→ **To-do item**: Can you filter the listing below down to only the lines that contain the string "baik", treating uppercase and lowercase as different, and copy each of those lines?

[Stored data entries]
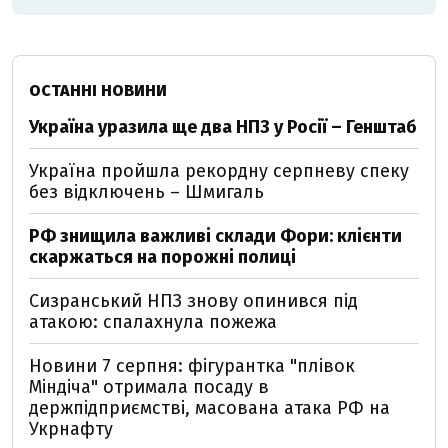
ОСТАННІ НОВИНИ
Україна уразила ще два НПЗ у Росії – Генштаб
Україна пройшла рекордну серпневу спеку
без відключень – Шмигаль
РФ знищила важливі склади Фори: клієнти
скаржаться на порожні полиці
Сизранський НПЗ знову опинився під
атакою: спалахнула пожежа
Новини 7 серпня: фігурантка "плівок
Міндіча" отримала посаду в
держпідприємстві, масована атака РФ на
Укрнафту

...

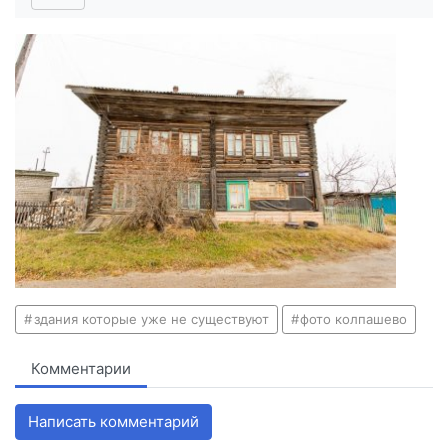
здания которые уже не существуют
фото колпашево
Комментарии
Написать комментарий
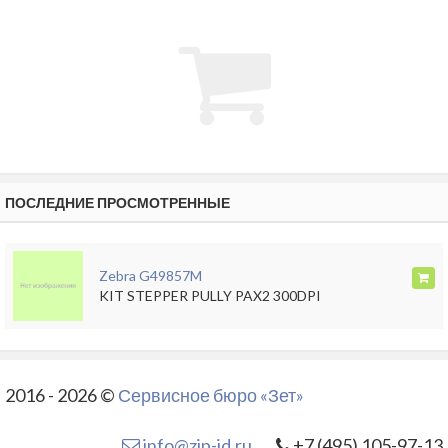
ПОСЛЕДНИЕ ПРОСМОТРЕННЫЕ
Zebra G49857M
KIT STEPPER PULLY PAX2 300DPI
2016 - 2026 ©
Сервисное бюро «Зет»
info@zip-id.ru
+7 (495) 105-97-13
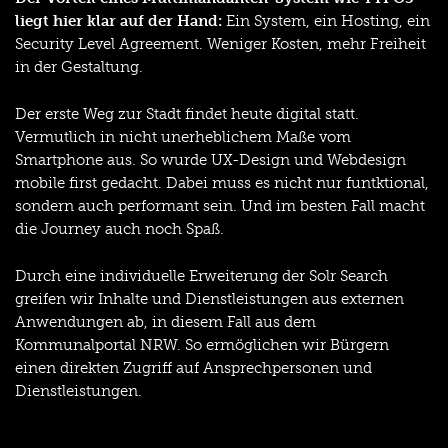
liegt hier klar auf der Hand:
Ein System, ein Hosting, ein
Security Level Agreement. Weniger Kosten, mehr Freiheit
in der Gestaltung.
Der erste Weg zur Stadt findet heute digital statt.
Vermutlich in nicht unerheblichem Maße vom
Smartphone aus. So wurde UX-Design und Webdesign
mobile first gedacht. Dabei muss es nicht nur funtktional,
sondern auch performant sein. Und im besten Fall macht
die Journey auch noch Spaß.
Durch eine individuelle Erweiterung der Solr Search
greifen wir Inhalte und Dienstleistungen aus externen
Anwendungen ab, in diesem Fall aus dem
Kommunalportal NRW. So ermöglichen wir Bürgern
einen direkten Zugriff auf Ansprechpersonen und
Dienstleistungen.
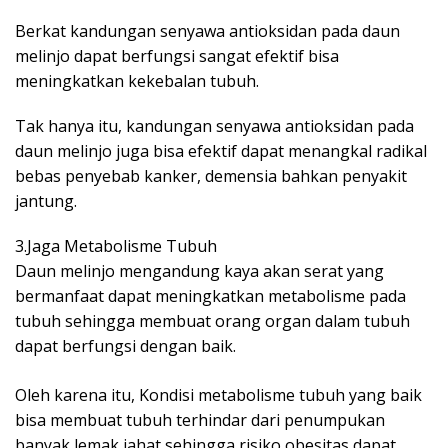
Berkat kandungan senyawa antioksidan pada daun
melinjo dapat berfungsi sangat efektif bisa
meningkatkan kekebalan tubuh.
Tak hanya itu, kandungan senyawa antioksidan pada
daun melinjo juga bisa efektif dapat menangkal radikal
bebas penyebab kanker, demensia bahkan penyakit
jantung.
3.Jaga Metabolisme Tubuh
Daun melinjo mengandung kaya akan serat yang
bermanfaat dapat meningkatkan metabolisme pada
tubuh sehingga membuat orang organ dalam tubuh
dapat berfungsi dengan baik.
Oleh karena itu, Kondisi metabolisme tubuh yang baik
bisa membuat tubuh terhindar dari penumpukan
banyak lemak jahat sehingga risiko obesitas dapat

→ **Output for this task**:
dapat berfungsi dengan baik.
Oleh karena itu, Kondisi metabolisme tubuh yang baik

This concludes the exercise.